24 m of fencing are available to enclose a play area. what would the maximum area be if the fencing only went on 3 sides because the wall is used as the 4th side.
Please show you work
l + 2w = perimeter
l + 2w = 24
l = 24-2w
Area = l times w
(24-2w)w = Area.
24w -2w^2 = Area.
If you are doing this using calculus, you would take the derivative of the area and set it equal to zero to find w.
let the side parallel to the wall by y m
let the other two sides be x m each
so we have y + 2x = 24 or y = 24-2x
area = xy
= x(24-2x
= -2x^2 + 24x
let's complete the square to find the vertex of this parabola
= -2(x^2 - 12x + 36 - 36)
= -2( (x-6)^2 - 36)
= -2(x-6)^2 + 72
the vertex is (6,72)
So the maximumum area is 72 ^2 , when x = 6 and y = 12
or
by calculus
d(area) = -4x + 24 = 0 for a max area
x = 6
then y = 24 - 12 = 12
max area = 6(12) = 72
To find the maximum area using only three sides of fencing while the fourth side is a wall, we need to determine the dimensions that would maximize the enclosed area.
Let's assume the play area is a rectangle.

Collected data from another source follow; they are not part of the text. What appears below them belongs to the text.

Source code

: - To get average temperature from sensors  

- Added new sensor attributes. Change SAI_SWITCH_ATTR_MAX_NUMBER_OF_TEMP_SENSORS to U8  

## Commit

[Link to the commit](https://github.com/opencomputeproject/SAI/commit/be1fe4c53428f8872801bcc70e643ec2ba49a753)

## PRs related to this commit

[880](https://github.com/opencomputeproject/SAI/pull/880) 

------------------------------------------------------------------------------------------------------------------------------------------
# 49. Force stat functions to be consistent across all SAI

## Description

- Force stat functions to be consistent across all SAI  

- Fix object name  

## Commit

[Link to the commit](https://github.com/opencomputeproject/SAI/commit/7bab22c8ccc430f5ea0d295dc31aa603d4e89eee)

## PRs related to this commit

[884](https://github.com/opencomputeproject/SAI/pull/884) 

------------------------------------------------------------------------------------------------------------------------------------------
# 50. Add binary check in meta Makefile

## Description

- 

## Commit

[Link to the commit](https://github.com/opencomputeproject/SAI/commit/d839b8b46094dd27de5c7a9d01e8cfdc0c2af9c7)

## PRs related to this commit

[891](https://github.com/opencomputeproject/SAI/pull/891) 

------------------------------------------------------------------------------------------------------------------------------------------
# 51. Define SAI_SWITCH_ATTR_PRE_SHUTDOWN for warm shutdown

Let 'x' represent the width of the rectangle and 'y' represent the length.
In this case, the available fencing would be used for two sides of width and one side of length. There are two widths, so the total length of the fencing used for width would be 2x, and the total length used for length would be y.
The sum of the lengths of the three sides would be the total available fencing:
2x + y = 24
We need to express 'y' in terms of 'x' to have a function of area.
Rearranging the equation:
y = 24 - 2x
The area of the rectangle can be found by multiplying the length and width:
Area = x * y
Substituting the value of 'y' from the equation above:
Area = x * (24 - 2x)
Now, we have the area as a function of 'x' only. To find the maximum area, we can differentiate the equation with respect to 'x' and find the value of 'x' at which the derivative equals zero.
d(Area)/dx = 24 - 4x
Setting the derivative equal to zero:
24 - 4x = 0
Solving for 'x':
4x = 24
x = 6
Now we can find the corresponding 'y' value using the equation y = 24 - 2x:
y = 24 - 2(6)
y = 24 - 12
y = 12
Therefore, the dimensions that result in the maximum area are a width of 6 and a length of 12. We can substitute these values into the area formula to find the maximum area:
Area = 6 * 12
Area = 72 square units
So, the maximum area that can be obtained using 24 meters of fencing with three sides and one wall is 72 square units.